**WHAT IS EXPECTED**
Give back the entries below verbatim.

**Structured diff data**
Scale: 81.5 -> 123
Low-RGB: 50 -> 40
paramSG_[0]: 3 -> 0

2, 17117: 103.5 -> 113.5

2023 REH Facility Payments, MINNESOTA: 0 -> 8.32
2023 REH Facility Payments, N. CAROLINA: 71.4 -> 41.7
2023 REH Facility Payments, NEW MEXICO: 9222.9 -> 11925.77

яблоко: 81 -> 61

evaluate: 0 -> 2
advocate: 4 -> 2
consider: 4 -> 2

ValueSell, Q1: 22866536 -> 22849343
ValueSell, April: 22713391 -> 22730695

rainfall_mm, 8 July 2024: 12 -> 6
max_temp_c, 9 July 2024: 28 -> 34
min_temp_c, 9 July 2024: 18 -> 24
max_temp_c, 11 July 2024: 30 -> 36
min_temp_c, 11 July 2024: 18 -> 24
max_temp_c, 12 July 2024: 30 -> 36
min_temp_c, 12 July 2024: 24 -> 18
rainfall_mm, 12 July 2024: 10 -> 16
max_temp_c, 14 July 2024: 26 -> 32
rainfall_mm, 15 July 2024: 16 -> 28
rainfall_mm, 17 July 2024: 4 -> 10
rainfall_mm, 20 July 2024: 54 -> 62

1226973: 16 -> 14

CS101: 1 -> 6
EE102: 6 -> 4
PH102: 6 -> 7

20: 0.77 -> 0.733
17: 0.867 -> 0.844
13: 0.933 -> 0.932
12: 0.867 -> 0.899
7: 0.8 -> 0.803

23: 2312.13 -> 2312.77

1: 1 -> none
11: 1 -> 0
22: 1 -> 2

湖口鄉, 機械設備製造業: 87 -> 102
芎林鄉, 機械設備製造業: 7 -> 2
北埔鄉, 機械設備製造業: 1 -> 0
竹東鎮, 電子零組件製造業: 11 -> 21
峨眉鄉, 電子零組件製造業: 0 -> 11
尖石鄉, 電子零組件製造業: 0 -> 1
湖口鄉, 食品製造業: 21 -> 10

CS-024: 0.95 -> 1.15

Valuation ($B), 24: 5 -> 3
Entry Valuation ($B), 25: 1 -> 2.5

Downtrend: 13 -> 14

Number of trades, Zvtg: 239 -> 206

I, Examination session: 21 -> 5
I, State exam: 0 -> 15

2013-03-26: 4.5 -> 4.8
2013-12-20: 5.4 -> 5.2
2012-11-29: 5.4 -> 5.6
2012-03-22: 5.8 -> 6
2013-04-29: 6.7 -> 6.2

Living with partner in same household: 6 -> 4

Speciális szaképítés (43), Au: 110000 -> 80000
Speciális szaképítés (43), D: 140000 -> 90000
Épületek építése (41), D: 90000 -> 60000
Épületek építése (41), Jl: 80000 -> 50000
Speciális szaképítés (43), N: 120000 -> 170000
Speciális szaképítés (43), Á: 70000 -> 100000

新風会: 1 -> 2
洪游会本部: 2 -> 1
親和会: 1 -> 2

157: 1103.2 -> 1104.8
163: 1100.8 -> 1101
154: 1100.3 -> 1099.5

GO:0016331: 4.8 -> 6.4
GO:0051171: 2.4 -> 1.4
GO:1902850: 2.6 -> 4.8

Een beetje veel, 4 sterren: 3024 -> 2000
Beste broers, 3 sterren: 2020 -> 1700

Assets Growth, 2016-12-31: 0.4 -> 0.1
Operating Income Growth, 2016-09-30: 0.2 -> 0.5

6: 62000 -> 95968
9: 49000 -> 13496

**WRITTEN SOLUTION**
Scale: 81.5 -> 123
Low-RGB: 50 -> 40
paramSG_[0]: 3 -> 0

2, 17117: 103.5 -> 113.5

2023 REH Facility Payments, MINNESOTA: 0 -> 8.32
2023 REH Facility Payments, N. CAROLINA: 71.4 -> 41.7
2023 REH Facility Payments, NEW MEXICO: 9222.9 -> 11925.77

яблоко: 81 -> 61

evaluate: 0 -> 2
advocate: 4 -> 2
consider: 4 -> 2

ValueSell, Q1: 22866536 -> 22849343
ValueSell, April: 22713391 -> 22730695

rainfall_mm, 8 July 2024: 12 -> 6
max_temp_c, 9 July 2024: 28 -> 34
min_temp_c, 9 July 2024: 18 -> 24
max_temp_c, 11 July 2024: 30 -> 36
min_temp_c, 11 July 2024: 18 -> 24
max_temp_c, 12 July 2024: 30 -> 36
min_temp_c, 12 July 2024: 24 -> 18
rainfall_mm, 12 July 2024: 10 -> 16
max_temp_c, 14 July 2024: 26 -> 32
rainfall_mm, 15 July 2024: 16 -> 28
rainfall_mm, 17 July 2024: 4 -> 10
rainfall_mm, 20 July 2024: 54 -> 62

1226973: 16 -> 14

CS101: 1 -> 6
EE102: 6 -> 4
PH102: 6 -> 7

20: 0.77 -> 0.733
17: 0.867 -> 0.844
13: 0.933 -> 0.932
12: 0.867 -> 0.899
7: 0.8 -> 0.803

23: 2312.13 -> 2312.77

1: 1 -> none
11: 1 -> 0
22: 1 -> 2

湖口鄉, 機械設備製造業: 87 -> 102
芎林鄉, 機械設備製造業: 7 -> 2
北埔鄉, 機械設備製造業: 1 -> 0
竹東鎮, 電子零組件製造業: 11 -> 21
峨眉鄉, 電子零組件製造業: 0 -> 11
尖石鄉, 電子零組件製造業: 0 -> 1
湖口鄉, 食品製造業: 21 -> 10

CS-024: 0.95 -> 1.15

Valuation ($B), 24: 5 -> 3
Entry Valuation ($B), 25: 1 -> 2.5

Downtrend: 13 -> 14

Number of trades, Zvtg: 239 -> 206

I, Examination session: 21 -> 5
I, State exam: 0 -> 15

2013-03-26: 4.5 -> 4.8
2013-12-20: 5.4 -> 5.2
2012-11-29: 5.4 -> 5.6
2012-03-22: 5.8 -> 6
2013-04-29: 6.7 -> 6.2

Living with partner in same household: 6 -> 4

Speciális szaképítés (43), Au: 110000 -> 80000
Speciális szaképítés (43), D: 140000 -> 90000
Épületek építése (41), D: 90000 -> 60000
Épületek építése (41), Jl: 80000 -> 50000
Speciális szaképítés (43), N: 120000 -> 170000
Speciális szaképítés (43), Á: 70000 -> 100000

新風会: 1 -> 2
洪游会本部: 2 -> 1
親和会: 1 -> 2

157: 1103.2 -> 1104.8
163: 1100.8 -> 1101
154: 1100.3 -> 1099.5

GO:0016331: 4.8 -> 6.4
GO:0051171: 2.4 -> 1.4
GO:1902850: 2.6 -> 4.8

Een beetje veel, 4 sterren: 3024 -> 2000
Beste broers, 3 sterren: 2020 -> 1700

Assets Growth, 2016-12-31: 0.4 -> 0.1
Operating Income Growth, 2016-09-30: 0.2 -> 0.5

6: 62000 -> 95968
9: 49000 -> 13496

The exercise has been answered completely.